He is “exploiting the judicial system to win advantage”, M Kula Segaran, Indira’s lawyer, told Al Jazeera at his office in Ipoh, two hours north of Kuala Lumpur.

“She cannot go to the sharia court because she’s not a Muslim, and she cannot challenge it in the civil court because it’s a ‘Muslim’ affair. She’s helpless and voiceless, and they want her to suffer in silence.”

Indira’s case is the most prominent of a number of disputes involving the conversion of children to Islam in a country, which is 61 percent Muslim, but also has sizeable minorities of other religions including Buddhists, Hindus and Christians. The legal battles are testing the limits of jurisdiction in Malaysia’s dual legal system, as well as the sort of justice available to the country’s Muslims and non-Muslims.

“It’s definitely a jurisdictional issue,” said Shareena Sheriff, programme manager at Sisters in Islam, an advocacy group for Muslim women. “The overlaps are creating a very high level of uncertainty about where the right of redress lies, and that’s not a healthy development. We don’t have consistency in court decisions.”

There is also uncertainty about the government’s position. Seven years ago, the cabinet said there should be no unilateral conversion of children and, in the event that one parent decided to become Muslim, the children should continue to be brought up in the religion of their parents at the time of their marriage.

In January this year, after Indira lost her case in the Court of Appeal, S Subramaniam, one of five cabinet ministers on a special committee on the issue, said the government was looking at amendments to the law to prevent the unilateral conversion of children.
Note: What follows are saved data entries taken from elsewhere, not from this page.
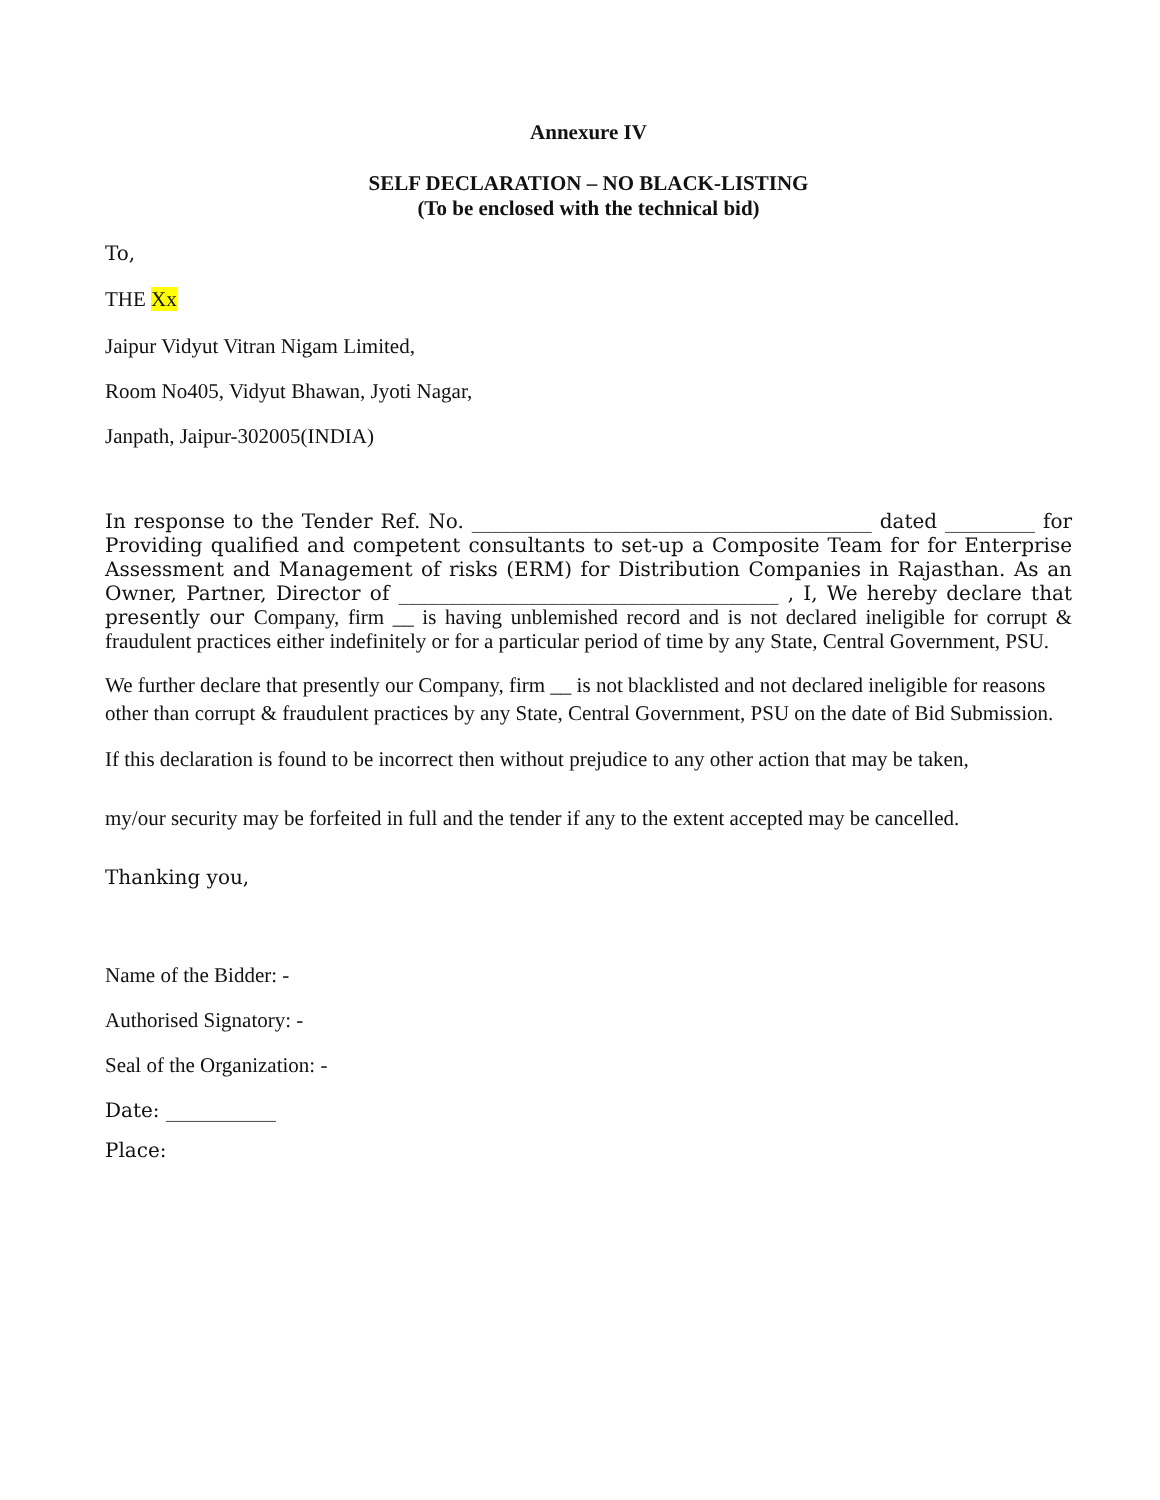Annexure IV
SELF DECLARATION – NO BLACK-LISTING
(To be enclosed with the technical bid)
To,
THE Xx
Jaipur Vidyut Vitran Nigam Limited,
Room No405, Vidyut Bhawan, Jyoti Nagar,
Janpath, Jaipur-302005(INDIA)
In response to the Tender Ref. No. ________________________________________ dated _________ for Providing qualified and competent consultants to set-up a Composite Team for for Enterprise Assessment and Management of risks (ERM) for Distribution Companies in Rajasthan. As an Owner, Partner, Director of ______________________________________ , I, We hereby declare that presently our Company, firm __ is having unblemished record and is not declared ineligible for corrupt & fraudulent practices either indefinitely or for a particular period of time by any State, Central Government, PSU.
We further declare that presently our Company, firm __ is not blacklisted and not declared ineligible for reasons other than corrupt & fraudulent practices by any State, Central Government, PSU on the date of Bid Submission.
If this declaration is found to be incorrect then without prejudice to any other action that may be taken,
my/our security may be forfeited in full and the tender if any to the extent accepted may be cancelled.
Thanking you,
Name of the Bidder: -
Authorised Signatory: -
Seal of the Organization: -
Date: ___________
Place:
Last week, however, Jamil Khir Baharom, a minister who heads the same commission and is responsible for Islamic affairs, told parliament in a written reply that unilateral conversion would not be banned because it would contravene the constitution. His office did not respond to Al Jazeera’s request for comment.

“The relationship between the sharia and civil law remains unresolved in the legal system,” the US State Department noted in its International Religious Freedom Report for 2014.

“The actions of the Islamic authorities, however, increasingly affected non-Muslims. Child custody cases between converted Muslims and their non-Muslim spouses often favour the former.”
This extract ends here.